Aluminium, oil & gas and zinc accounted for bulk of its Rs 5,270-crore earnings before interest and tax in the quarter ended December— zinc, lead and silver at 64 percent; oil & gas at 15 percent; and aluminium 8.6 percent, according to Bloomberg data. The company’s operating income, net profit and margins improved in the ongoing financial year.

Why Vedanta Is Best Placed To Gain From Commodity Surge

Decade-High Zinc Prices

Chinese mining restrictions hurt supply, pushing up prices. That led to a higher realisation for Vedanta. LME Zinc is at its highest in a decade at about $3,550 a tonne. And it’s expected to rise further with depleting inventories, IIFL said.

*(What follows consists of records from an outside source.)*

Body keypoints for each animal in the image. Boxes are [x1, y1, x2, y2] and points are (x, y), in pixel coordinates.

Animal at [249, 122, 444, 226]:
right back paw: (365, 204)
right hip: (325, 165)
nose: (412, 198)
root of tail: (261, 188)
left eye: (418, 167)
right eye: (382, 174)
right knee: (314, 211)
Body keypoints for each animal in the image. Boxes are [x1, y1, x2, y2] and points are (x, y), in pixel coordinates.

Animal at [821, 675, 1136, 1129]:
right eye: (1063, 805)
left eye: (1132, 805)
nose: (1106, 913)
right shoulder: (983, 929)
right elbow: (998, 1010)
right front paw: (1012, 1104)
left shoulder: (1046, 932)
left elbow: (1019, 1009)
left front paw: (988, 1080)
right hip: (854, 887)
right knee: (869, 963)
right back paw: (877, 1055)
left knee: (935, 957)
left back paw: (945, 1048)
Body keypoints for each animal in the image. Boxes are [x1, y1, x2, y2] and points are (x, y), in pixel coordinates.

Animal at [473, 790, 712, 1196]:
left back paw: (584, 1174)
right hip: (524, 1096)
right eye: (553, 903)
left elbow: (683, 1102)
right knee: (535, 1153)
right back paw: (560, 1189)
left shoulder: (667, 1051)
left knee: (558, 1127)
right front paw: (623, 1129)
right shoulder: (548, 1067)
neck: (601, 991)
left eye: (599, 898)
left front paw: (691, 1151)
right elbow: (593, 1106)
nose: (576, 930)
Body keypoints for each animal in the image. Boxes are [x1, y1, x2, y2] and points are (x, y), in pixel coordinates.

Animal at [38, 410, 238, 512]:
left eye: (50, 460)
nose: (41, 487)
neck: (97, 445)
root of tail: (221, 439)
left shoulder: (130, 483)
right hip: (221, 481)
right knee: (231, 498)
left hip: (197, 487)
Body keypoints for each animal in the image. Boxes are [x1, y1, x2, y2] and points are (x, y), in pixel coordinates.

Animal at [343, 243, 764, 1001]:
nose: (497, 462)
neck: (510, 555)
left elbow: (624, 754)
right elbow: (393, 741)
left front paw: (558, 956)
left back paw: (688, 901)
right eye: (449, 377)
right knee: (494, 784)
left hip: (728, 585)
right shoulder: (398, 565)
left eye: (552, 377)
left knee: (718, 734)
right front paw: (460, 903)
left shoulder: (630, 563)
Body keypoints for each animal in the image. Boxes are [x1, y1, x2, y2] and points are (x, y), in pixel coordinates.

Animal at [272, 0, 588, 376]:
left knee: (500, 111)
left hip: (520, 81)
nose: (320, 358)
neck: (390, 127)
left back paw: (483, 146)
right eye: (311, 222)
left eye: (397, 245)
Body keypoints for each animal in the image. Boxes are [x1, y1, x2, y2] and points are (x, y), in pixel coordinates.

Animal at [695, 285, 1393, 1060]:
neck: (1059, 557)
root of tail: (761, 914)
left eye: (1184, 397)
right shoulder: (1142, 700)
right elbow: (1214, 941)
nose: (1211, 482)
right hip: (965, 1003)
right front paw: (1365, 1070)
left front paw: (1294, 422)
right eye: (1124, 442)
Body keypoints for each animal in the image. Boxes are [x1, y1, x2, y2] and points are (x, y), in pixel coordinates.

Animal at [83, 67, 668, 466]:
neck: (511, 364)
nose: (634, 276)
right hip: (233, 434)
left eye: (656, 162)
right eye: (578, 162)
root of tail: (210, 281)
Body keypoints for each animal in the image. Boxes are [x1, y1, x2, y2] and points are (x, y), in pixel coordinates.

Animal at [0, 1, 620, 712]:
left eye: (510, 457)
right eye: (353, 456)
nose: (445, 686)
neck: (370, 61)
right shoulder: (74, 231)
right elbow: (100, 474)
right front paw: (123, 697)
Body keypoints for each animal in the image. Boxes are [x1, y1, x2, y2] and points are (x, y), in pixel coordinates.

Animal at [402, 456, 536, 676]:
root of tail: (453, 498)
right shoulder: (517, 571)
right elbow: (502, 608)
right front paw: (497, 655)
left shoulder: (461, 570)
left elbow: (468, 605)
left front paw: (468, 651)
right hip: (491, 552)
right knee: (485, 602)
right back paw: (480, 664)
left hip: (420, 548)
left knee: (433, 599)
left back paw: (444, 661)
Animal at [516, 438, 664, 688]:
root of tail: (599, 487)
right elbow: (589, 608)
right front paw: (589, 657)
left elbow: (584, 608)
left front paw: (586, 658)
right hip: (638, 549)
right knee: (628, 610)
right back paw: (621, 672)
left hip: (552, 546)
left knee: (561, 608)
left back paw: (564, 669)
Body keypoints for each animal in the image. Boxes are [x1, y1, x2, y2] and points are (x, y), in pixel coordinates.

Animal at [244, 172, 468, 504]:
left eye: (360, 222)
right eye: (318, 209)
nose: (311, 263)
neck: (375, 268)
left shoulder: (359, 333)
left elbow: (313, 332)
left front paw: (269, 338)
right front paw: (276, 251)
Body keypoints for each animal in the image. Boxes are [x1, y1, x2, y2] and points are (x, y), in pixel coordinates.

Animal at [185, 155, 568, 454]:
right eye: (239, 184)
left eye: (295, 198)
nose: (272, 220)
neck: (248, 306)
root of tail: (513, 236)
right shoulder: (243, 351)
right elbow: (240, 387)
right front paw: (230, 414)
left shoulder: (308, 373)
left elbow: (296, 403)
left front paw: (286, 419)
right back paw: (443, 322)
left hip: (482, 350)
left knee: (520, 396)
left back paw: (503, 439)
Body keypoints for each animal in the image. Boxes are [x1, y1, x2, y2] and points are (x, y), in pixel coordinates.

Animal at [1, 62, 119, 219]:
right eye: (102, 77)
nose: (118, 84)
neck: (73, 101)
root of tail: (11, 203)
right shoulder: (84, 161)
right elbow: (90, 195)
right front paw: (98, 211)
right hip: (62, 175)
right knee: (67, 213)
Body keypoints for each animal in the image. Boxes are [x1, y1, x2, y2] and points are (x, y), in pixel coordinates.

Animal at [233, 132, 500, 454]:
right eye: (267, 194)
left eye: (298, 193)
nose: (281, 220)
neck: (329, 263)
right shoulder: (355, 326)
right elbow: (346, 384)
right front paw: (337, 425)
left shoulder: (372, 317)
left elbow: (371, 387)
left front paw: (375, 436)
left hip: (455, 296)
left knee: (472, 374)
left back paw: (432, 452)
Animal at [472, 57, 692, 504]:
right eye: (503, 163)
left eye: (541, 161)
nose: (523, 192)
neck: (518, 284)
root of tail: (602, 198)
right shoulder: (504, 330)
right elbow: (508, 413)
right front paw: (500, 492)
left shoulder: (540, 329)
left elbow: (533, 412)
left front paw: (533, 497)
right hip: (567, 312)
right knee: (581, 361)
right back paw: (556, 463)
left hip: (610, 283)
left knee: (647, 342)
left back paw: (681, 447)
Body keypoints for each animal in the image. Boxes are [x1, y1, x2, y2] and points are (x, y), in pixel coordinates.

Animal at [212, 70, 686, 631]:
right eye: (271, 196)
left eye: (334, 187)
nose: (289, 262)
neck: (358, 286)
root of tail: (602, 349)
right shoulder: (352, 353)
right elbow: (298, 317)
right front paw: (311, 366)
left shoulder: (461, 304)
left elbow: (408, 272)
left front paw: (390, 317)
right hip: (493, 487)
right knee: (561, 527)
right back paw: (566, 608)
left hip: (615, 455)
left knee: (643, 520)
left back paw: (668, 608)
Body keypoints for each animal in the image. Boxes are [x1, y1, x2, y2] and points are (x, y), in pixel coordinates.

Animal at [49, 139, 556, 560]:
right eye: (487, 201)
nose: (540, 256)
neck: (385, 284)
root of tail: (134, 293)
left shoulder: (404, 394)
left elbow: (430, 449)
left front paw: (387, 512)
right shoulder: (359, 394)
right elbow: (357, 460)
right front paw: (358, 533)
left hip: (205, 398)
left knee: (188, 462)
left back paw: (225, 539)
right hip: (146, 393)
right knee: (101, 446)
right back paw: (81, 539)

Kotak Institutional Securities thinks zinc prices may have peaked and could fall. Yet, that’s unlikely to impact Vedanta’s zinc earnings because its subsidiaries Hindustan Zinc Ltd. and Gamsberg are expected to commission two large projects. Kotak said it could result in a strong volume growth of 40 percent to 1.6 million tonnes in two years.

Why Vedanta Is Best Placed To Gain From Commodity Surge

Crude Rebound To Aid Margins

Crude has surged from about $47 a barrel in June last year to above $64. Higher prices directly boost operating margin for Cairn India, now merged with Vedanta Ltd. Cairn India also plans a $1.1 billion capex. That, Kotak said, is estimated to yield 218 million barrels of oil equivalent.

Why Vedanta Is Best Placed To Gain From Commodity Surge

Aluminium Deficit

Shutdowns in China mean there will be a supply deficit in the medium term if production doesn’t resume, said IIFL. Aluminium prices though are off their recent peaks but have risen 15 percent to $2,200 a tonne in a year to trade near 2011 levels.

The Chinese government’s post-winter cut action will be key determinant for 2018 outlook, it said.

Volume growth and lower material costs, especially alumina, are expected to aid earnings growth of the aluminium business, according to the Kotak research report.

The recent Supreme Court verdict seeking fresh auctions of all iron-ore mines in Goa will not have much impact on Vedanta, IIFL said. Iron ore contributes about 2 percent of the company’s overall operating income.

Why Vedanta Is Best Placed To Gain From Commodity Surge

Risks

The brokerage listed Vedanta’s foray in unrelated businesses as a key risk. The company announced a non-core investment of $158 million (Rs 1,000 crore) in Avanstrate Inc, a Japanese manufacturer of LCD glass substrate. It plans to set up a LCD panel plant, the brokerage said citing media reports.

Vedanta also emerged as the highest bidder (Rs 4,500 crore) for Electrosteel Steels, which has been referred for insolvency resolution, the Economic Times had reported.